Anybody who has looked at the caricatures of thirty years ago, must remember how frequently bottle-noses, pimpled faces, and other Bardolphian features are introduced by the designer. They are much more rare now (in nature, and in pictures, therefore,) than in those good old times; but there are still to be found amongst the youth of our Clubs lads who glory in drinking-bouts, and whose faces, quite sickly and yellow, for the most part are decorated with those marks which Rowland's Kalydor is said to efface. 'I was SO cut last night--old boy!' Hopkins says to Tomkins (with amiable confidence). 'I tell you what we did. We breakfasted with Jack Herring at twelve, and kept up with brandy and soda-water and weeds till four; then we toddled into the Park for an hour; then we dined and drank mulled port till half-price; then we looked in for an hour at the Haymarket; then we came back to the Club, and had grills and whisky punch till all was blue--Hullo, waiter! Get me a glass of cherry-brandy.' Club waiters, the civilest, the kindest, the patientest of men, die under the infliction of these cruel young topers. But if the reader wishes to see a perfect picture on the stage of this class of young fellows, I would recommend him to witness the ingenious comedy of LONDON ASSURANCE--the amiable heroes of which are represented, not only as drunkards and five-o'clock-in-the-morning men, but as showing a hundred other delightful traits of swindling, lying, and general debauchery, quite edifying to witness.
How different is the conduct of these outrageous youths to the decent behaviour of my friend, Mr. Papworthy; who says to Poppins, the butler at the Club:--
PAPWORTHY.--'Poppins, I'm thinking of dining early; is there any cold game in the house?'
POPPINS.--'There's a game pie, sir; there's cold grouse, sir; there's cold pheasant, sir; there's cold peacock, sir; cold swan, sir; cold ostrich, sir,' &c. &c. (as the case may be).
PAPWORTHY.--'Hem! What's your best claret now, Poppins?--in pints, I mean.'
POPPINS.--'There's Cooper and Magnum's Lafitte, sir: there's Lath and Sawdust's St. Julien, sir; Bung's Leoville is considered remarkably fine; and I think you'd like Jugger's Chateau-Margaux.'
PAPWORTHY.--'Hum!--hah!--well--give me a crust of bread and a glass of beer. I'll only LUNCH, Poppins.

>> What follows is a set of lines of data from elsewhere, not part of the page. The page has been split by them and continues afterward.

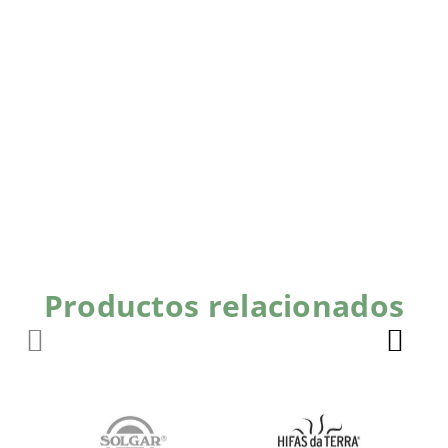
Productos relacionados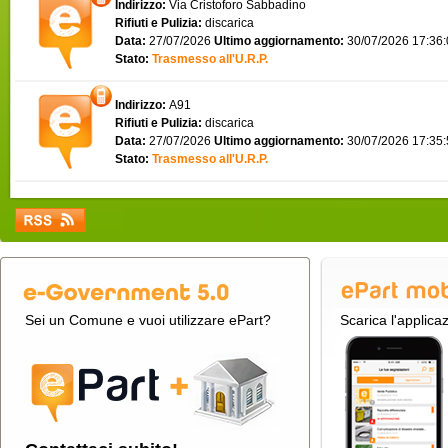
Indirizzo:
Via Cristoforo Sabbadino
Rifiuti e Pulizia:
discarica
Data:
27/07/2026
Ultimo aggiornamento:
30/07/2026 17:36
Stato:
Trasmesso all'U.R.P.
Indirizzo:
A91
Rifiuti e Pulizia:
discarica
Data:
27/07/2026
Ultimo aggiornamento:
30/07/2026 17:35
Stato:
Trasmesso all'U.R.P.
Sei un Comune e vuoi utilizzare ePart?
Scarica l'applica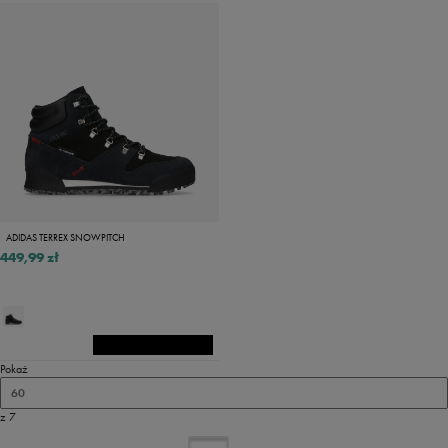
ADIDAS TERREX SNOWPITCH
449,99 zł
Pokaż
60
z 7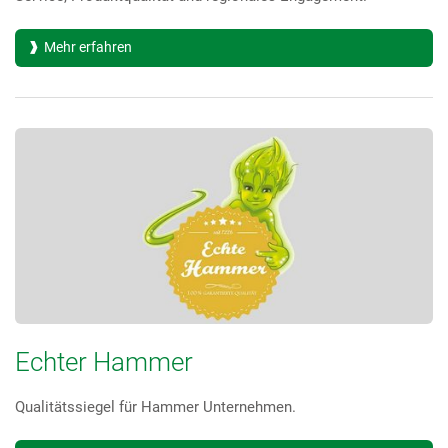
Mehr erfahren
Echter Hammer
Qualitätssiegel für Hammer Unternehmen.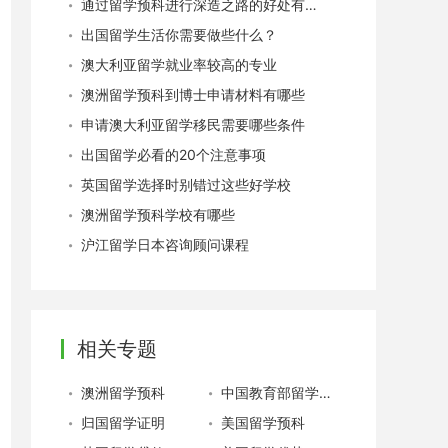
通过留学预科进行深造之路的好处有哪些
出国留学生活你需要做些什么？
澳大利亚留学就业率较高的专业
澳洲留学预科到博士申请材料有哪些
申请澳大利亚留学移民需要哪些条件
出国留学必看的20个注意事项
英国留学选择时别错过这些好学校
澳洲留学预科学校有哪些
沪江留学日本咨询顾问课程
相关专题
澳洲留学预科
中国教育部留学服务中心
归国留学证明
美国留学预科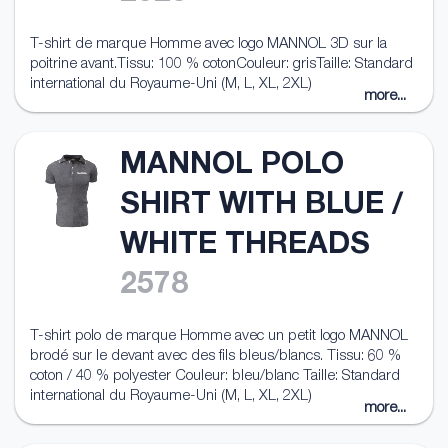
T-shirt de marque Homme avec logo MANNOL 3D sur la
poitrine avant.Tissu: 100 % cotonCouleur: grisTaille: Standard
international du Royaume-Uni (M, L, XL, 2XL)
more...
MANNOL POLO
SHIRT WITH BLUE /
WHITE THREADS
2578
T-shirt polo de marque Homme avec un petit logo MANNOL
brodé sur le devant avec des fils bleus/blancs. Tissu: 60 %
coton / 40 % polyester Couleur: bleu/blanc Taille: Standard
international du Royaume-Uni (M, L, XL, 2XL)
more...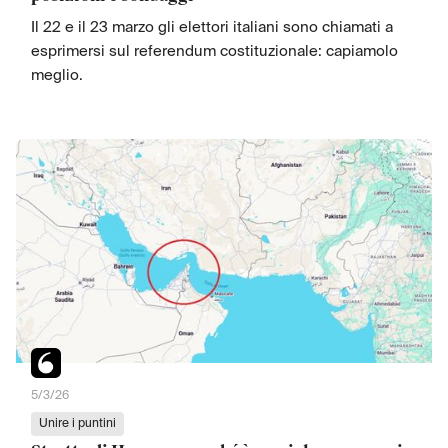
Il 22 e il 23 marzo gli elettori italiani sono chiamati a
esprimersi sul referendum costituzionale: capiamolo
meglio.
5/3/26
Unire i puntini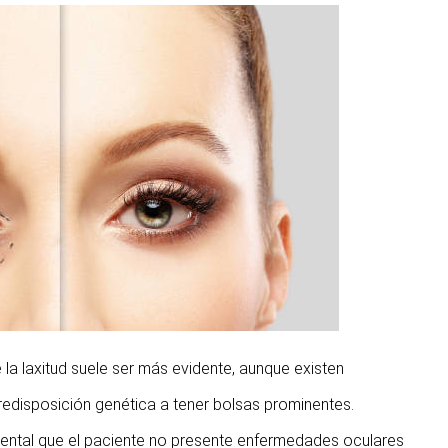
a laxitud suele ser más evidente, aunque existen
disposición genética a tener bolsas prominentes.
ental que el paciente no presente enfermedades oculares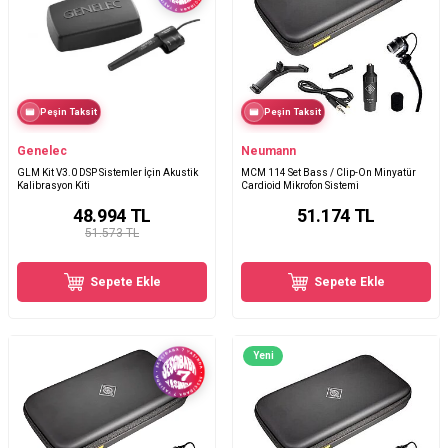
Peşin Taksit
Peşin Taksit
Genelec
Neumann
GLM Kit V3.0 DSP Sistemler İçin Akustik
MCM 114 Set Bass / Clip-On Minyatür
Kalibrasyon Kiti
Cardioid Mikrofon Sistemi
48.994
TL
51.174
TL
51.573 TL
Sepete Ekle
Sepete Ekle
Yeni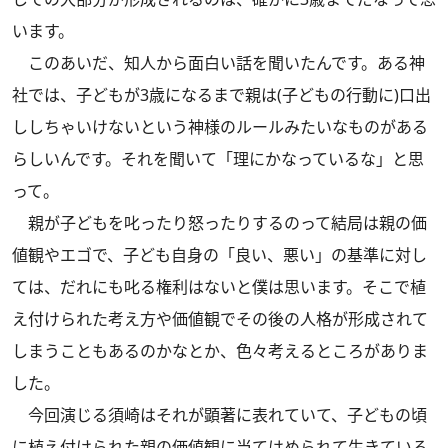
います。
このあいだ、知人から面白い話を聞いたんです。ある神
社では、子どもが3歳になるまで親は(子どもの行動に)口出
ししちゃいけないという神様のルールみたいなものがある
らしいんです。それを聞いて「理にかなっているな」と思
って。
親が子どもを叱ったり怒ったりするのって結局は親の価
値観やエゴで、子ども自身の「良い、悪い」の基準に対し
ては、だれにも叱る権利はないと僕は思います。そこで植
え付けられた考え方や価値観でその後の人格が形成されて
しまうこともあるのかなとか、色々考えるところがありま
した。
今回演じる須崎はそれが顕著に表れていて、子どもの頃
に植え付けられた親の価値観に当てはめられて生きている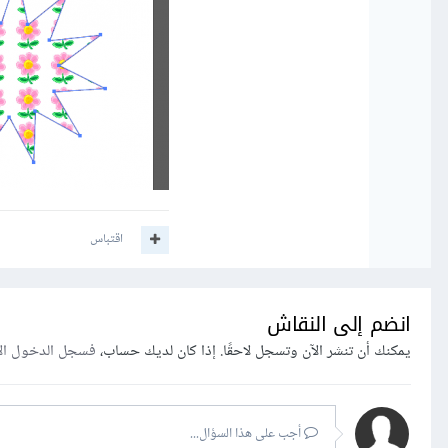
اقتباس
انضم إلى النقاش
يمكنك أن تنشر الآن وتسجل لاحقًا. إذا كان لديك حساب،
فسجل الدخول ال
أجب على هذا السؤال...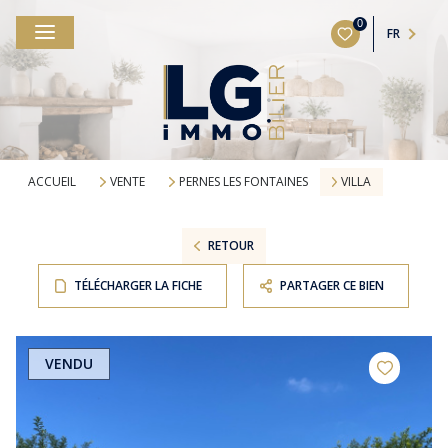
0
FR
ACCUEIL
VENTE
PERNES LES FONTAINES
VILLA
RETOUR
TÉLÉCHARGER LA FICHE
PARTAGER CE BIEN
VENDU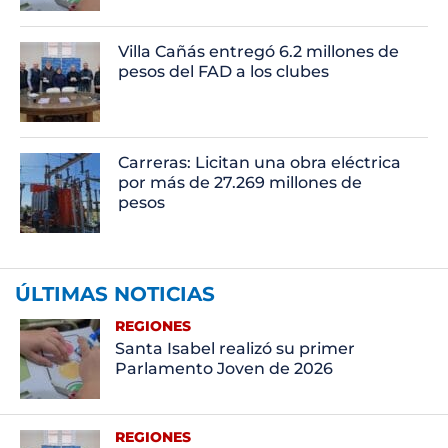
Villa Cañás entregó 6.2 millones de
pesos del FAD a los clubes
Carreras: Licitan una obra eléctrica
por más de 27.269 millones de
pesos
ÚLTIMAS NOTICIAS
REGIONES
Santa Isabel realizó su primer
Parlamento Joven de 2026
REGIONES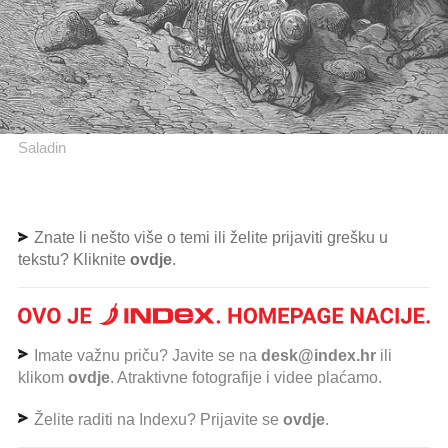
Saladin
Znate li nešto više o temi ili želite prijaviti grešku u
tekstu? Kliknite
ovdje
.
Imate važnu priču? Javite se na
desk@index.hr
ili
klikom
ovdje
. Atraktivne fotografije i videe plaćamo.
Želite raditi na Indexu? Prijavite se
ovdje
.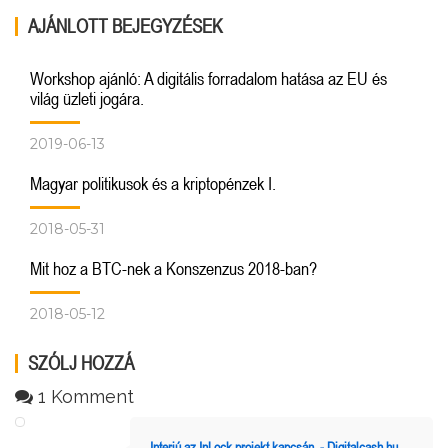
AJÁNLOTT BEJEGYZÉSEK
Workshop ajánló: A digitális forradalom hatása az EU és
világ üzleti jogára.
2019-06-13
Magyar politikusok és a kriptopénzek I.
2018-05-31
Mit hoz a BTC-nek a Konszenzus 2018-ban?
2018-05-12
SZÓLJ HOZZÁ
1 Komment
Interjú az InLock projekt kapcsán. - Digitalcash.hu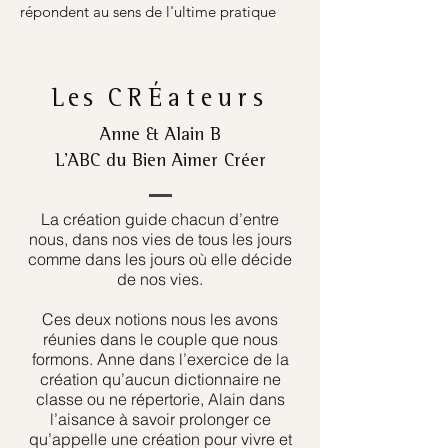
répondent au sens de l'ultime pratique
Les
CRÉateurs
Anne & Alain B
L’ABC du Bien Aimer Créer
La création guide chacun d’entre
nous, dans nos vies de tous les jours
comme dans les jours où elle décide
de nos vies.
Ces deux notions nous les avons
réunies dans le couple que nous
formons. Anne dans l’exercice de la
création qu’aucun dictionnaire ne
classe ou ne répertorie, Alain dans
l’aisance à savoir prolonger ce
qu’appelle une création pour vivre et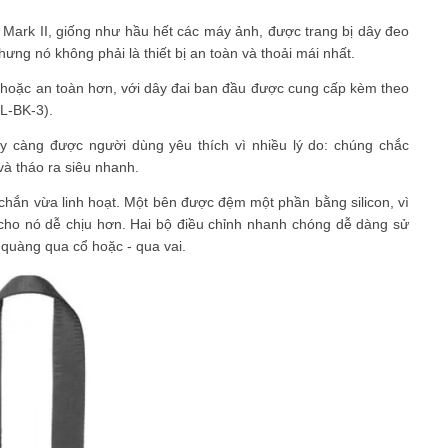
ark II, giống như hầu hết các máy ảnh, được trang bị dây đeo
ưng nó không phải là thiết bị an toàn và thoải mái nhất.
 hoặc an toàn hơn, với dây đai ban đầu được cung cấp kèm theo
LL-BK-3).
 càng được người dùng yêu thích vì nhiều lý do: chúng chắc
và tháo ra siêu nhanh.
hắn vừa linh hoạt. Một bên được đệm một phần bằng silicon, vì
cho nó dễ chịu hơn. Hai bộ điều chỉnh nhanh chóng dễ dàng sử
quàng qua cổ hoặc - qua vai.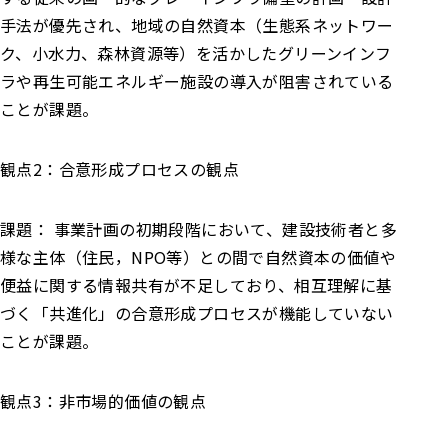
手法が優先され、地域の自然資本（生態系ネットワー
ク、小水力、森林資源等）を活かしたグリーンインフ
ラや再生可能エネルギー施設の導入が阻害されている
ことが課題。
観点2：合意形成プロセスの観点
課題： 事業計画の初期段階において、建設技術者と多
様な主体（住民，NPO等）との間で自然資本の価値や
便益に関する情報共有が不足しており、相互理解に基
づく「共進化」の合意形成プロセスが機能していない
ことが課題。
観点3：非市場的価値の観点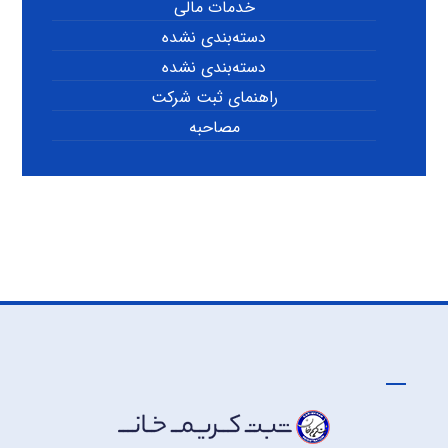
خدمات مالی
دسته‌بندی نشده
دسته‌بندی نشده
راهنمای ثبت شرکت
مصاحبه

Captain Shindy is another sort of Club bore. He has been known to throw all the Club in an uproar about the quality of his mutton-chop.
'Look at it, sir! Is it cooked, sir? Smell it, sir! Is it meat fit for a gentleman?' he roars out to the steward, who stands trembling before him, and who in vain tells him that the Bishop of Bullocksmithy has just had three from the same loin. All the waiters in the Club are huddled round the captain's mutton-chop. He roars out the most horrible curses at John for not bringing the pickles; he utters the most dreadful oaths because Thomas has not arrived with the Harvey Sauce; Peter comes tumbling with the water-jug over Jeames, who is bringing 'the glittering canisters with bread.' Whenever Shindy enters the room (such is the force of character), every table is deserted, every gentleman must dine as he best may, and all those big footmen are in terror.
He makes his account of it. He scolds, and is better waited upon in consequence. At the Club he has ten servants scudding about to do his bidding.